WHAT TO WORK ON. Pick out every line in the data below that holds "weight".

DATASET CONTENT.
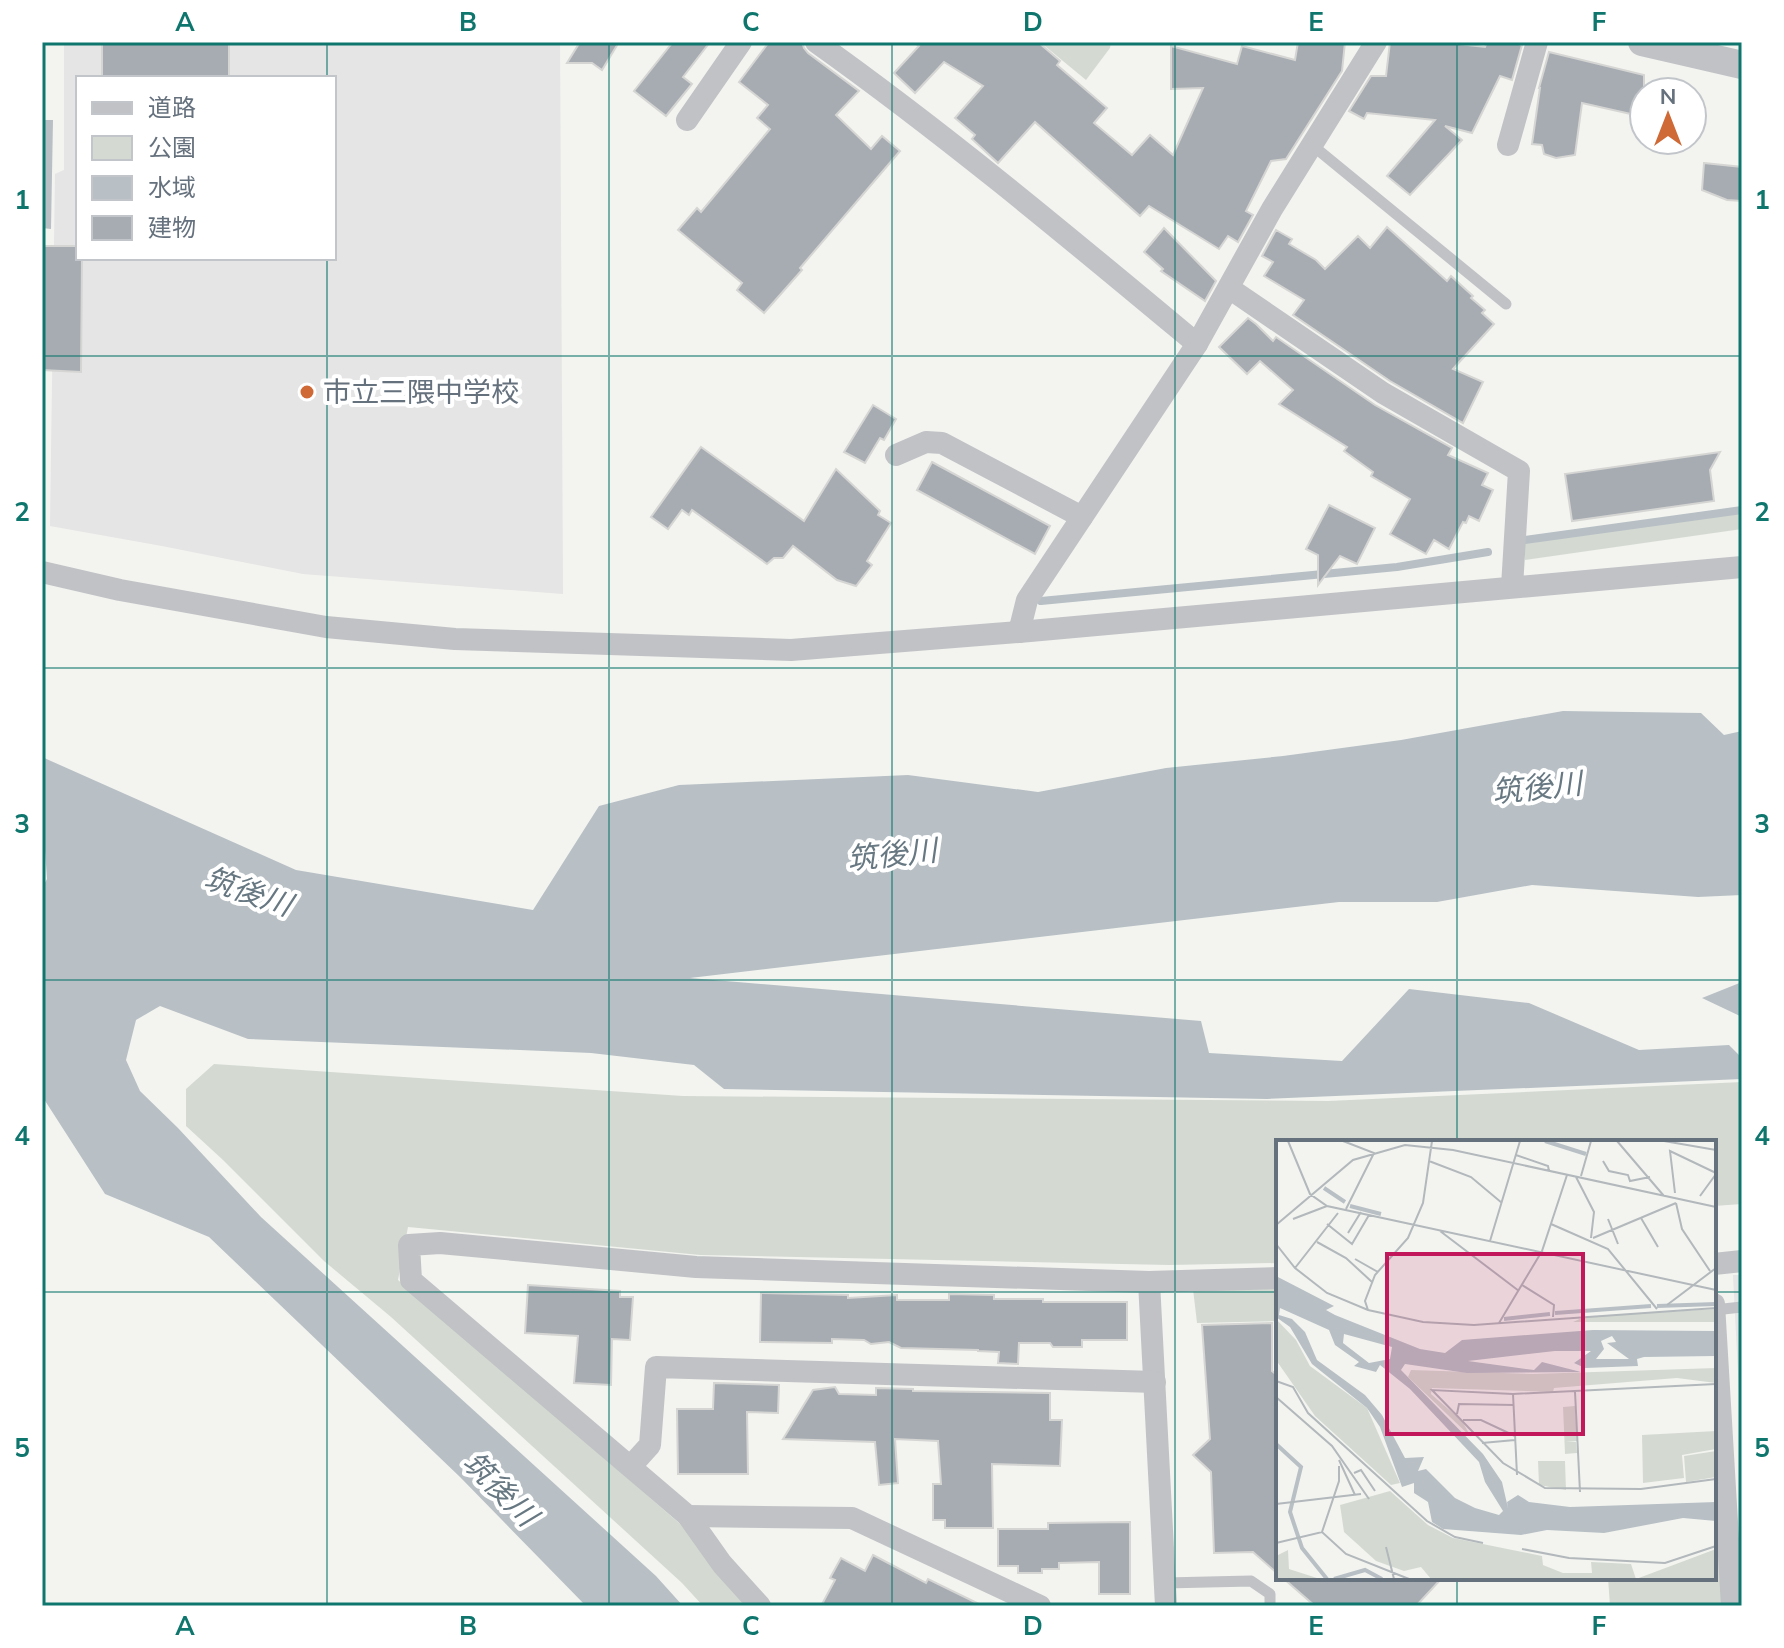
<svg xmlns="http://www.w3.org/2000/svg" width="1784" height="1648" font-family="Mulish,'Noto Sans JP',sans-serif">
<style>
.built{fill:#e4e5e4;fill-rule:evenodd}
.green{fill:#d4dad2}
.water{fill:#b8c0c5}
.lines{fill:none;stroke-linecap:round;stroke-linejoin:round}
.stream{stroke:#b8c0c5;stroke-width:8}
.building{fill:#a6acb2;stroke:#d5d5d3;stroke-width:2}
.service{stroke:#c0c2c5;stroke-width:11}
.minor{stroke:#c0c2c5;stroke-width:22}
.tertiary{stroke:#c0c2c5;stroke-width:28}
.grid{fill:none;stroke:#0f766e;stroke-width:2;stroke-opacity:0.55}
.poi-dot{fill:#cf6935;stroke:#fff;stroke-width:3}
.labels{text-anchor:middle;stroke-width:8;stroke-linejoin:round;paint-order:stroke}
.poi-label{font-size:28px;fill:#66717e;stroke:#fff;text-anchor:start}
.water-label{font-size:30px;font-style:italic;fill:#677882;stroke:#fff}
.inset-river{fill:none;stroke:#b8c0c5;stroke-width:4}
.inset-road{fill:none;stroke:#b2b8bb;stroke-width:2}
.view{fill:#c2185b;fill-opacity:0.15;stroke:#c2185b;stroke-width:4}
.inset-edge{fill:none;stroke:#66717e;stroke-width:4}
.neatline{fill:none;stroke:#0f766e;stroke-width:3}
.grid-label{font-size:26px;text-anchor:middle;font-weight:bold;fill:#0f766e}
</style>
<rect width="100%" height="100%" fill="#f3f4f0"/>
<g class="built">
<path d="M64,42H560L563,594L303,574L162,546L50,526L55,174L64,170ZM78,78H334V258H78Z"/>
<path d="M1733,1275H1742V1451Z"/>
</g>
<g class="green">
<path d="M1040,42H1111L1110,48L1086,80Z"/>
<path d="M1742,513V529L1525,560L1524,542Z"/>
<path d="M214,1064L683,1096L1328,1101L1742,1082V1204L1714,1206V1142H1278V1263L1169,1265L700,1255L408,1227L398,1280L686,1529L750,1606H703L682,1583L391,1317L324,1261L223,1160L186,1126V1089Z"/>
<path d="M1278,1285V1366L1277,1321L1197,1323L1193,1289Z"/>
<path d="M1714,1403L1727,1606H1610L1608,1578H1714Z"/>
</g>
<g class="water">
<path d="M42,120H53L51,229L42,228Z"/>
<path d="M1563,711L1701,713L1724,735L1742,731V895L1698,897L1532,885L1437,902H1339L690,978L1201,1021L1209,1053L1342,1061L1409,989L1529,1003L1639,1050L1729,1045L1742,1058V1079L1267,1099L724,1089L694,1065L591,1053L248,1039L160,1006L136,1020L126,1060L140,1091L178,1128L261,1217L656,1576L683,1606H586L460,1477L209,1237L105,1194L42,1096V888L47,879L45,850L42,849V757L296,870L533,910L599,806L679,785L908,775L1038,792L1166,768L1283,756L1401,740Z"/>
<path d="M1742,982V1017L1702,998Z"/>
</g>
<g class="lines">
<g class="stream">
<path d="M1525,540L1742,510"/>
<path d="M1041,601L1397,567L1488,552"/>
</g>
</g>
<g class="building">
<rect x="102" y="42" width="127" height="36"/>
<path d="M580,42H619L602,70L592,63H567Z"/>
<path d="M673,42H710L683,77L692,84L666,116L634,91Z"/>
<path d="M769,42H802L804,48L808,53L859,91L836,115L871,149L882,136L900,151L800,268L802,270L764,313L737,290L742,283L678,230L697,208L701,212L770,129L757,118L768,105L739,82Z"/>
<path d="M913,42H1038L1060,61L1057,65L1107,108L1094,123L1132,155L1150,135L1173,155L1203,88L1171,89V46L1237,64L1242,46L1295,60L1298,42H1345L1342,71L1286,159L1271,161L1246,211L1253,215L1238,242L1228,236L1219,249L1149,206L1140,216L1035,122L998,163L972,139L975,135L955,118L983,86L944,62L915,93L894,73L919,46Z"/>
<path d="M1390,42H1440L1485,47L1487,42H1513L1522,45L1512,80L1500,76L1472,133L1445,126L1462,140L1410,195L1387,176L1435,120L1367,113L1364,119L1349,111L1371,76H1386Z"/>
<path d="M1549,52L1644,75V117L1582,103L1575,155L1556,158L1544,154L1542,145L1532,144L1540,88H1539Z"/>
<path d="M1704,163L1742,167V201L1727,200L1702,190Z"/>
<path d="M1387,227L1447,281L1451,276L1473,296L1471,298L1485,310L1482,313L1494,324L1453,369L1483,382L1463,423L1390,381L1293,315L1304,300L1264,276L1273,262L1262,256L1276,230L1292,239L1289,244L1316,260L1325,269L1358,236L1370,248Z"/>
<path d="M1164,228L1216,281L1205,301L1161,271L1163,269L1144,252Z"/>
<path d="M42,246H78V258H82L81,372L42,370Z"/>
<path d="M1248,318L1256,324L1273,341L1276,337L1375,405L1452,448L1448,455L1488,473L1482,485L1493,490L1479,521L1469,516L1466,523L1463,522L1449,549L1434,540L1426,554L1390,534L1410,499L1371,476L1373,472L1344,451L1347,447L1279,404L1293,390L1260,361L1247,374L1219,347Z"/>
<path d="M873,405L896,419L884,440L880,438L865,463L844,452Z"/>
<path d="M701,447L804,521L836,469L880,511L878,515L891,523L867,561L872,565L856,586L837,580L793,546L783,558H774L767,564L692,510L689,515L682,510L668,529L651,517Z"/>
<path d="M1720,452L1710,470L1714,501L1572,521L1565,474Z"/>
<path d="M932,462L1050,526L1035,554L917,490Z"/>
<path d="M1329,505L1375,528L1357,564L1340,556L1318,585V555L1306,549Z"/>
<path d="M528,1285L620,1291V1297H633L630,1340L612,1339L611,1385L574,1383L578,1336L525,1333Z"/>
<path d="M761,1293L848,1295V1298L897,1295V1300H949V1294L994,1295V1299H1043V1302H1127V1340H1082V1347H1053L1050,1343H1019L1018,1364L998,1363L999,1352L978,1351V1350L901,1348L889,1342L871,1344L864,1340L832,1339V1343L760,1342Z"/>
<path d="M1272,1323V1371L1278,1376V1574L1253,1552L1214,1553L1211,1472L1193,1455L1210,1439L1202,1325Z"/>
<path d="M714,1383L779,1385L778,1413L747,1412L748,1474H678L677,1409H713Z"/>
<path d="M835,1387L839,1394L876,1395V1388L913,1389V1391L1050,1393V1420H1062L1060,1466L992,1464L993,1528H945V1520H933V1484H941L938,1441L895,1439L898,1483L879,1485L875,1442L783,1439L813,1390Z"/>
<path d="M1130,1522V1594H1099V1562L1059,1563V1569H1042V1573H1018V1566H998V1529H1048V1523Z"/>
<path d="M873,1555L926,1583L928,1579L983,1606H821L835,1580L830,1578L841,1558L865,1571Z"/>
<path d="M1283,1578H1442L1416,1606H1315Z"/>
</g>
<g class="lines">
<g class="service">
<path d="M1312,145L1506,304"/>
<path d="M1714,1310L1742,1307"/>
<path d="M1165,1583L1251,1581L1270,1594V1606"/>
</g>
<g class="minor">
<path d="M816,42C948,136 1072,240 1197,344"/>
<path d="M687,120L741,42"/>
<path d="M1508,145L1537,42"/>
<path d="M1229,288L1383,393L1519,471L1512,587"/>
<path d="M896,455L926,442L942,443L1082,517"/>
<path d="M42,572L120,590L326,627L455,639L791,650L1019,632L1742,567"/>
<path d="M1019,632L1027,600L1197,344L1272,209L1376,42"/>
<path d="M1714,1264L1742,1261"/>
<path d="M1149,1282L1166,1606"/>
<path d="M1714,1304L1732,1606"/>
<path d="M631,1466L650,1445L656,1367L1155,1382"/>
<path d="M688,1516L852,1518L1040,1606"/>
<path d="M760,1606L722,1564L688,1516L411,1280L409,1245L440,1243L696,1267L1149,1282L1278,1278"/>
</g>
<path class="tertiary" d="M1642,42L1742,65"/>
</g>
<path class="grid" d="M327,42V78M609,42V1606M892,42V1606M1175,42V1606M1457,42V1142M327,258V1606M42,356H1742M42,668H1742M42,980H1742M42,1292H1278M1714,1292H1742M1457,1578V1606"/>
<circle class="poi-dot" cx="307" cy="392" r="8"/>
<g class="labels">
<g class="poi-label">
<text x="323" y="402">市立三隈中学校</text>
</g>
<g class="water-label">
<text transform="translate(1537 788) rotate(-6)" y="10">筑後川</text>
<text transform="translate(892 855) rotate(-6)" y="10">筑後川</text>
<text transform="translate(248 892) rotate(19)" y="10">筑後川</text>
<text transform="translate(500 1489) rotate(45)" y="10">筑後川</text>
</g>
</g>
<g transform="translate(1276 1140)">
<rect width="440" height="440" fill="#f3f4f0"/>
<path d="M440,169V182H297L308,177ZM0,179L20,200L34,226L91,268L124,343L115,345L39,276L0,220ZM440,228V243L401,238L278,248L277,252L156,248L155,254L186,281L195,297L132,237L135,230L257,234ZM299,266L301,301L290,302H300L301,313L289,314L287,267ZM440,291V309L406,315L408,338L367,343L366,295ZM440,311V337L410,342L408,316ZM262,321H289L290,350L263,345ZM114,351L152,385L177,398L266,416L267,425L287,433H316L315,422L355,424L360,439L440,409V439H155L145,427L128,431L100,421L68,392L64,365ZM12,410L13,429L44,439H0V416Z" fill="#d4dad2"/>
<path d="M0,136L58,166L50,170L59,175L144,209L169,213L186,200L317,190L440,191V216L368,217L361,219L362,226L309,228L298,223L315,211H279L192,221L258,230L266,222L305,232L191,233L129,224L125,230L207,314L226,342L232,368L231,362L242,355L253,362L294,367L440,362V381L407,378L328,393L271,390L245,395L167,389L156,382L152,362L138,353V343L126,347L104,287L91,268L36,224L14,187L0,177ZM4,168L53,190L59,205L83,222L78,226L100,232L104,225L134,249L203,322L209,342L227,371L223,375L199,368L179,358L150,329L142,331L148,317L129,318L106,275L89,255L41,220L29,192L16,179L3,175ZM68,194L116,207L114,219L93,223L67,203ZM336,196L340,202L331,203L353,219H320L328,209L325,201Z" fill="#b8c0c5" fill-rule="evenodd"/>
<path class="inset-river" d="M269,1L310,14M48,48L69,62M74,66L105,74M381,166L440,164M279,173L375,166M228,179L274,174M0,304L25,327L14,372L26,408L51,439M58,439L89,430L106,439"/>
<path class="inset-road" d="M12,1L34,54L51,66L440,150M67,1L98,13L70,69M341,1L388,56M388,1L440,10M240,15L272,26L273,31M153,21L195,37L226,63M327,21L333,31L352,35L354,41L374,37M305,36L315,1M300,37L318,72L315,98M399,53L394,11L440,33M424,56L440,34M400,63L406,89L434,131M365,78L382,107M17,79L51,66M332,79L342,104M51,84L76,104L93,75M275,84L332,109L381,169M0,85L77,20L129,5L177,10L440,67M164,91L243,151M72,93L85,72M317,98L400,63M214,101L244,1M41,102L70,118L96,142M0,104L19,128L51,153L92,170L147,182L198,185L440,168M79,119L102,132M19,128L62,73M246,145L278,165L277,177M391,165L440,128M92,170L89,161L99,135L132,98L147,63L156,1M223,183L266,111L291,35M0,241L17,247L32,273L151,381L179,397L207,403M440,244L237,254L156,250L227,323L269,348L365,349L440,339M299,252L304,352M237,254L241,335M0,257L56,306L93,359M181,274L183,264L238,265M187,280H205L239,296M206,303L239,300M63,320L79,355M78,333L85,330L99,351M0,364L85,354M46,392L63,341V326M0,403L46,392L70,414L133,439M110,407L118,439M246,409L293,418L389,423L440,406"/>
<path class="view" d="M111,114H307V294H111Z"/>
<rect width="440" height="440" class="inset-edge"/>
</g>
<rect width="1784" height="1648" fill="none" stroke="#ffffff" stroke-width="88"/>
<rect x="76" y="76" width="260" height="184" fill="#ffffff" stroke="#c2c6cb" stroke-width="2"/>
<rect x="92" y="102" width="40" height="12" fill="#c0c2c5" stroke="#c2c6cb" stroke-width="2"/>
<text x="148" y="116" font-size="24" fill="#66717e">道路</text>
<rect x="92" y="136" width="40" height="24" fill="#d4dad2" stroke="#c2c6cb" stroke-width="2"/>
<text x="148" y="156" font-size="24" fill="#66717e">公園</text>
<rect x="92" y="176" width="40" height="24" fill="#b8c0c5" stroke="#c2c6cb" stroke-width="2"/>
<text x="148" y="196" font-size="24" fill="#66717e">水域</text>
<rect x="92" y="216" width="40" height="24" fill="#a6acb2" stroke="#c2c6cb" stroke-width="2"/>
<text x="148" y="236" font-size="24" fill="#66717e">建物</text>
<g transform="translate(1668 116)"><circle r="38" fill="#ffffff" stroke="#c2c6cb" stroke-width="2"/>
<path d="M0-6L14 30L0 20L-14 30Z" fill="#cf6935"/>
<text y="-12" font-size="22" font-weight="bold" text-anchor="middle" fill="#66717e">N</text>
</g>
<rect x="44" y="44" width="1696" height="1560" class="neatline"/>
<g class="grid-label">
<text x="185" y="31">A</text>
<text x="468" y="31">B</text>
<text x="751" y="31">C</text>
<text x="1033" y="31">D</text>
<text x="1316" y="31">E</text>
<text x="1599" y="31">F</text>
<text x="22" y="209">1</text>
<text x="1762" y="209">1</text>
<text x="22" y="521">2</text>
<text x="1762" y="521">2</text>
<text x="22" y="833">3</text>
<text x="1762" y="833">3</text>
<text x="22" y="1145">4</text>
<text x="1762" y="1145">4</text>
<text x="22" y="1457">5</text>
<text x="1762" y="1457">5</text>
<text x="185" y="1635">A</text>
<text x="468" y="1635">B</text>
<text x="751" y="1635">C</text>
<text x="1033" y="1635">D</text>
<text x="1316" y="1635">E</text>
<text x="1599" y="1635">F</text>
</g>
</svg>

ANSWER SECTION.
.grid-label{font-size:26px;text-anchor:middle;font-weight:bold;fill:#0f766e}
<text y="-12" font-size="22" font-weight="bold" text-anchor="middle" fill="#66717e">N</text>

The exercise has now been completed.